وأما الاخذ من الحاجبين إذا طالا فلم أر فيه شيئا
لاصحابنا وينبغى أن يكره لانه تغيير لخلق الله لم يثبت فيه شئ فكره: وذكر بعض
أصحاب احمد انه لا بأس به: قال وكان احمد يفعله. المجموع شرح المهذب - (ج 1 / ص
290)
Para ahli fiqih sepakat, bahwa mencabut rambut alis termasuk
kategori an-namshu yang dilarang dalam hadits Nabi saw (di atas). Sedangkan
dalam hal “Haffi (menggaruk/ menggosok (hingga terlepas))” dan “Halqi Mencukur)”
mereka berbeda pendapat. Menurut Malikiyyah dan Syafi’iyyah “haffi” sama dengan
“natfi (mencabut)”. Sedangkan menurut Hanabilah haffi dan halqi hukumnya boleh
kalau natfi haram. Dan seterusnya ............
Pada
prinsipnya Islam memang tidak mengharamkan laki-laki maupun perempuan untuk
berhias.
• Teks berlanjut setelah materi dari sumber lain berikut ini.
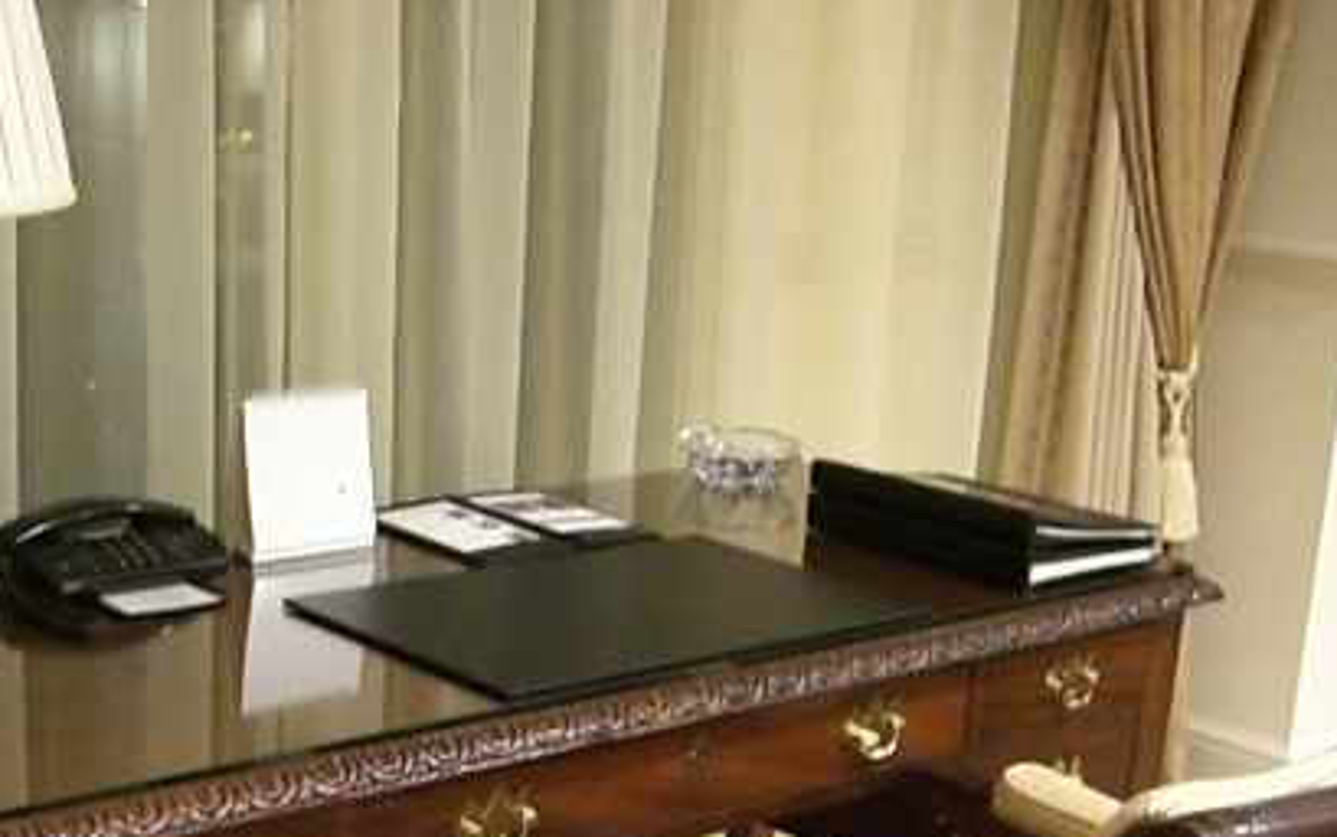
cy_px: 729
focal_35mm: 63
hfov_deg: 31.9
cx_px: 356
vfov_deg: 20.3
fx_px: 2297
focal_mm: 6.2
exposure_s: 1/15
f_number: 2.7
Karena Allah memang menitipkan tubuh kita sebagai anugerah-Nya untuk
dijaga dan dirawat. Sejauh tidak melanggar rambu-rambu yang disebutkan oleh
Rasulullah SAW, berhias sangat dianjurkan karena Islam menyukai kerapian baik
rambut, kuku, kumis, dan lain sebagainya. Hanya saja untuk masalah mencukur
bulu alis untuk kerapian perlu juga mempertimbangkan aspek kepantasan. Jangan
sampai melebihi batas seperti mencukur habis alis hingga bulu di atas mata itu
yang menjadi perhiasan wajah kehilangan fungsinya. Bukan kerapian yang didapat,
justru keburukan keburukan yang ada. Wa Allohu A'lam.